イギリス王室の伝記を書いているヒューゴ・ヴィッカーズ氏はBBCニュースの取材で、「97歳で自動車事故を経験すれば、どんな事故でもショックに違いない」と話した。

「フィリップ殿下は過去に、年齢的にまだ余裕のある時期に飛行機の操縦をやめている。何か起きた場合に、例えば『48歳くらいでやめるべきだったのに、どうして55歳まで続けていたのか』など、大きな批判を呼ぶのを懸念して」

「フィリップ殿下は周りの声に耳を傾ける、非常に分別のある人だ」

「誰にとっても、自動車事故はとても恐ろしい体験だ。殿下自身が集中力を欠いているとか、視認すべきものが見えていないと感じたら、もう運転しないだろう」

イギリス自動車協会のエドムンド・キング会長は、高齢者が関わる自動車事故が注目されると、高齢者の運転を制限・禁止すべきだという話になりがちだと言う。

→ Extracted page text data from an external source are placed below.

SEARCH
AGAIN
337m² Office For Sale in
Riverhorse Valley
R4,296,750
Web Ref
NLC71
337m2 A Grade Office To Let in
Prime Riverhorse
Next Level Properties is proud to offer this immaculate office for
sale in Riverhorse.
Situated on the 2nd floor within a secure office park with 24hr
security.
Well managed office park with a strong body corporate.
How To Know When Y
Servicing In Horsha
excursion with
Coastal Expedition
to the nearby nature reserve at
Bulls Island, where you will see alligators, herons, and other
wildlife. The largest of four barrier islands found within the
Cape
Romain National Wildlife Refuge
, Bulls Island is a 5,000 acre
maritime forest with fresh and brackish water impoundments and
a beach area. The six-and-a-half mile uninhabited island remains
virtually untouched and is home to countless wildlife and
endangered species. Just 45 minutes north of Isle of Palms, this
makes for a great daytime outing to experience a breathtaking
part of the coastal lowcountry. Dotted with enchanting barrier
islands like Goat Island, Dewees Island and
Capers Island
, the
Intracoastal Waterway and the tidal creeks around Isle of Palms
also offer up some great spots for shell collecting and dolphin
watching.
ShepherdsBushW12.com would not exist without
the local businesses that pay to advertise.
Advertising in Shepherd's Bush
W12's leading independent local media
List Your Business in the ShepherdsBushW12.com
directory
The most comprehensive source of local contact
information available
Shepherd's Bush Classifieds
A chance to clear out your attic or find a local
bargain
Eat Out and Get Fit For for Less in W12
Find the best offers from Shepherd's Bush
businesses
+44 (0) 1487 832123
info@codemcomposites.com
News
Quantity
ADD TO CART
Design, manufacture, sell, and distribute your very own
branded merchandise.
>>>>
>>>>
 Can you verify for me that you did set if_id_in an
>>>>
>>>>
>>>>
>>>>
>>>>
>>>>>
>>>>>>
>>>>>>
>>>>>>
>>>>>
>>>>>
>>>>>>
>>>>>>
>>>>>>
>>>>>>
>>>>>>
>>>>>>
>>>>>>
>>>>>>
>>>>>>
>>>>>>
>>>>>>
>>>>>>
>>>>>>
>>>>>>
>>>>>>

しかしこうした主張に対しては、「年齢と安全の関連性から運転制限を設けるなら、高齢者よりむしろ若者を制限することになるはずだ」とキング会長は話す。

「若者、主に男性のドライバーが免許取得後6カ月以内に事故を起こす可能性は、6カ月運転をしていない高齢者よりも高い」

「高齢者は夜間の運転を控えたり、慣れた道路しか通らないなど、自分自身で制限をかけてることが多い」

フィリップ殿下は94歳だった2016年、バラク・オバマ前米大統領夫妻がウィンザー城を訪問した際、夫妻とエリザベス女王を乗せてランドローバーを運転したことで注目された。

お使いの端末ではメディアプレイバックはご利用になれません
フィリップ殿下は2016年、バラク・オバマ前米大統領夫妻とエリザベス女王を乗せてランド・ローバーを運転した

フィリップ殿下は2017年8月に公務からの引退を発表した。バッキンガム宮殿によると、フィリップ殿下は1952年以降、2万2219回の単独公務をこなした。

公務引退後は、王室の家族行事や教会の礼拝などに参加している姿が見られたが、昨年サンドリンガムで行われたクリスマスの礼拝には参列していなかった。